SUPPLIED MATERIAL section start

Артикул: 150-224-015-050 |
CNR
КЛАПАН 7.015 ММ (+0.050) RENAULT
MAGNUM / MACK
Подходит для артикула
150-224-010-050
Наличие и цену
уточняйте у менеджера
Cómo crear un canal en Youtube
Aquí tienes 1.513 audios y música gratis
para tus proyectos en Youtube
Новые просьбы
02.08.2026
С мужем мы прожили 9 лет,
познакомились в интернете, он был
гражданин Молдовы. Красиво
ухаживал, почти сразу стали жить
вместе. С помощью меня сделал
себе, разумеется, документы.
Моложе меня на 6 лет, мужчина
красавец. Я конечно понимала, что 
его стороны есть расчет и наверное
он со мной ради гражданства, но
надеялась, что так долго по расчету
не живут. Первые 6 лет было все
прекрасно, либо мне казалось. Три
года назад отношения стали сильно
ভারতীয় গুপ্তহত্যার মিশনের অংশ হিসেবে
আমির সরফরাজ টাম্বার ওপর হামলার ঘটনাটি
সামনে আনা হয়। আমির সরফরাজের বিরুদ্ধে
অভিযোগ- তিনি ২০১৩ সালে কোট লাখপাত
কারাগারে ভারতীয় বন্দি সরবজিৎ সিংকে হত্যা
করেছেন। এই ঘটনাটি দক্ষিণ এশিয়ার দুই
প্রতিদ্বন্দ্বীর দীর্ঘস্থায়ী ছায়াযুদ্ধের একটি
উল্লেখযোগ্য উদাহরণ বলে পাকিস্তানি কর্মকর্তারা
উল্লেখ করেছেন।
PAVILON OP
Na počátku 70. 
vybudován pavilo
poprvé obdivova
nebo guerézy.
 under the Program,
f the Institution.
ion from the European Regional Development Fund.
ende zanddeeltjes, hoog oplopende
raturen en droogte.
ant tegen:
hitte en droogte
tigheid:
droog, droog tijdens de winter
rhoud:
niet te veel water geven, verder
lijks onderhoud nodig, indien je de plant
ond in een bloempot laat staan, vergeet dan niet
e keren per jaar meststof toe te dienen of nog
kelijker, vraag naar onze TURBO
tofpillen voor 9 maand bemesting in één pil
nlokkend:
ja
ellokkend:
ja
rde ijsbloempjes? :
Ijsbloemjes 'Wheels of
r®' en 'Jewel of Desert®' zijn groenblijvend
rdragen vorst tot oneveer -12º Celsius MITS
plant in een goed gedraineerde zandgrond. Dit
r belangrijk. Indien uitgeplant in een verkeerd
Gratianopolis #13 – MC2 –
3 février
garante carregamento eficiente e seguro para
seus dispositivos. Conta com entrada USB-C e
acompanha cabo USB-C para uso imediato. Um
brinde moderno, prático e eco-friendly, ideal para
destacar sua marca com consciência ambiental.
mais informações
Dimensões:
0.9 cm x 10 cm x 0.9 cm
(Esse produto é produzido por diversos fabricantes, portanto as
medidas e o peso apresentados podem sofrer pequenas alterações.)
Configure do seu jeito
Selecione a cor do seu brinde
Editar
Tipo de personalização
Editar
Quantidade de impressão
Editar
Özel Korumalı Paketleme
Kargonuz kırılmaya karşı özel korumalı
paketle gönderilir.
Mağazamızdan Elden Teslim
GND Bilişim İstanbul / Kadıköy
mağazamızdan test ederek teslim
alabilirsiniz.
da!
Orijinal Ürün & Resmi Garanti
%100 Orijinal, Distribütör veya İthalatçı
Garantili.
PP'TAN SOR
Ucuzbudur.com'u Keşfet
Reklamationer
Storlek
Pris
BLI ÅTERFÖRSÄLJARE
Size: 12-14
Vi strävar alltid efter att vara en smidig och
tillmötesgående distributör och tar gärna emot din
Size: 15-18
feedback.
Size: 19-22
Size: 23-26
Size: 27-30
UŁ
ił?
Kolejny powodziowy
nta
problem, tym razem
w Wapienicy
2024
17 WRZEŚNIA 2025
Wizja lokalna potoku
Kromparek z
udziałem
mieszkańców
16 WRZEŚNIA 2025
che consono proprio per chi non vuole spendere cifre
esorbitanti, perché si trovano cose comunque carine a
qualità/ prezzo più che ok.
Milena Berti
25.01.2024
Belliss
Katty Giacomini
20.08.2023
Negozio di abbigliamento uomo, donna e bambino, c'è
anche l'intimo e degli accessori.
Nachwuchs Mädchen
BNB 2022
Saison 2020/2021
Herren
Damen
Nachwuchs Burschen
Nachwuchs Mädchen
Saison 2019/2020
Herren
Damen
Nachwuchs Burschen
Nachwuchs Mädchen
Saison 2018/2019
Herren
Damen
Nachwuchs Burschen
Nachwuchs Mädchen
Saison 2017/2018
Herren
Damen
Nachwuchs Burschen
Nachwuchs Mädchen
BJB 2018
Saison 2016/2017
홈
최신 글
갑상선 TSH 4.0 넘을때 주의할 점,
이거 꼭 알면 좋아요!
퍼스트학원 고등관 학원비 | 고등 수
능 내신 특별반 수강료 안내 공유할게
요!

SUPPLIED MATERIAL section end

### THE PROBLEM
Reproduce all of the data above verbatim, keeping every line in its original order.

### RESPONSE BELOW
Артикул: 150-224-015-050 |
CNR
КЛАПАН 7.015 ММ (+0.050) RENAULT
MAGNUM / MACK
Подходит для артикула
150-224-010-050
Наличие и цену
уточняйте у менеджера
Cómo crear un canal en Youtube
Aquí tienes 1.513 audios y música gratis
para tus proyectos en Youtube
Новые просьбы
02.08.2026
С мужем мы прожили 9 лет,
познакомились в интернете, он был
гражданин Молдовы. Красиво
ухаживал, почти сразу стали жить
вместе. С помощью меня сделал
себе, разумеется, документы.
Моложе меня на 6 лет, мужчина
красавец. Я конечно понимала, что 
его стороны есть расчет и наверное
он со мной ради гражданства, но
надеялась, что так долго по расчету
не живут. Первые 6 лет было все
прекрасно, либо мне казалось. Три
года назад отношения стали сильно
ভারতীয় গুপ্তহত্যার মিশনের অংশ হিসেবে
আমির সরফরাজ টাম্বার ওপর হামলার ঘটনাটি
সামনে আনা হয়। আমির সরফরাজের বিরুদ্ধে
অভিযোগ- তিনি ২০১৩ সালে কোট লাখপাত
কারাগারে ভারতীয় বন্দি সরবজিৎ সিংকে হত্যা
করেছেন। এই ঘটনাটি দক্ষিণ এশিয়ার দুই
প্রতিদ্বন্দ্বীর দীর্ঘস্থায়ী ছায়াযুদ্ধের একটি
উল্লেখযোগ্য উদাহরণ বলে পাকিস্তানি কর্মকর্তারা
উল্লেখ করেছেন।
PAVILON OP
Na počátku 70. 
vybudován pavilo
poprvé obdivova
nebo guerézy.
 under the Program,
f the Institution.
ion from the European Regional Development Fund.
ende zanddeeltjes, hoog oplopende
raturen en droogte.
ant tegen:
hitte en droogte
tigheid:
droog, droog tijdens de winter
rhoud:
niet te veel water geven, verder
lijks onderhoud nodig, indien je de plant
ond in een bloempot laat staan, vergeet dan niet
e keren per jaar meststof toe te dienen of nog
kelijker, vraag naar onze TURBO
tofpillen voor 9 maand bemesting in één pil
nlokkend:
ja
ellokkend:
ja
rde ijsbloempjes? :
Ijsbloemjes 'Wheels of
r®' en 'Jewel of Desert®' zijn groenblijvend
rdragen vorst tot oneveer -12º Celsius MITS
plant in een goed gedraineerde zandgrond. Dit
r belangrijk. Indien uitgeplant in een verkeerd
Gratianopolis #13 – MC2 –
3 février
garante carregamento eficiente e seguro para
seus dispositivos. Conta com entrada USB-C e
acompanha cabo USB-C para uso imediato. Um
brinde moderno, prático e eco-friendly, ideal para
destacar sua marca com consciência ambiental.
mais informações
Dimensões:
0.9 cm x 10 cm x 0.9 cm
(Esse produto é produzido por diversos fabricantes, portanto as
medidas e o peso apresentados podem sofrer pequenas alterações.)
Configure do seu jeito
Selecione a cor do seu brinde
Editar
Tipo de personalização
Editar
Quantidade de impressão
Editar
Özel Korumalı Paketleme
Kargonuz kırılmaya karşı özel korumalı
paketle gönderilir.
Mağazamızdan Elden Teslim
GND Bilişim İstanbul / Kadıköy
mağazamızdan test ederek teslim
alabilirsiniz.
da!
Orijinal Ürün & Resmi Garanti
%100 Orijinal, Distribütör veya İthalatçı
Garantili.
PP'TAN SOR
Ucuzbudur.com'u Keşfet
Reklamationer
Storlek
Pris
BLI ÅTERFÖRSÄLJARE
Size: 12-14
Vi strävar alltid efter att vara en smidig och
tillmötesgående distributör och tar gärna emot din
Size: 15-18
feedback.
Size: 19-22
Size: 23-26
Size: 27-30
UŁ
ił?
Kolejny powodziowy
nta
problem, tym razem
w Wapienicy
2024
17 WRZEŚNIA 2025
Wizja lokalna potoku
Kromparek z
udziałem
mieszkańców
16 WRZEŚNIA 2025
che consono proprio per chi non vuole spendere cifre
esorbitanti, perché si trovano cose comunque carine a
qualità/ prezzo più che ok.
Milena Berti
25.01.2024
Belliss
Katty Giacomini
20.08.2023
Negozio di abbigliamento uomo, donna e bambino, c'è
anche l'intimo e degli accessori.
Nachwuchs Mädchen
BNB 2022
Saison 2020/2021
Herren
Damen
Nachwuchs Burschen
Nachwuchs Mädchen
Saison 2019/2020
Herren
Damen
Nachwuchs Burschen
Nachwuchs Mädchen
Saison 2018/2019
Herren
Damen
Nachwuchs Burschen
Nachwuchs Mädchen
Saison 2017/2018
Herren
Damen
Nachwuchs Burschen
Nachwuchs Mädchen
BJB 2018
Saison 2016/2017
홈
최신 글
갑상선 TSH 4.0 넘을때 주의할 점,
이거 꼭 알면 좋아요!
퍼스트학원 고등관 학원비 | 고등 수
능 내신 특별반 수강료 안내 공유할게
요!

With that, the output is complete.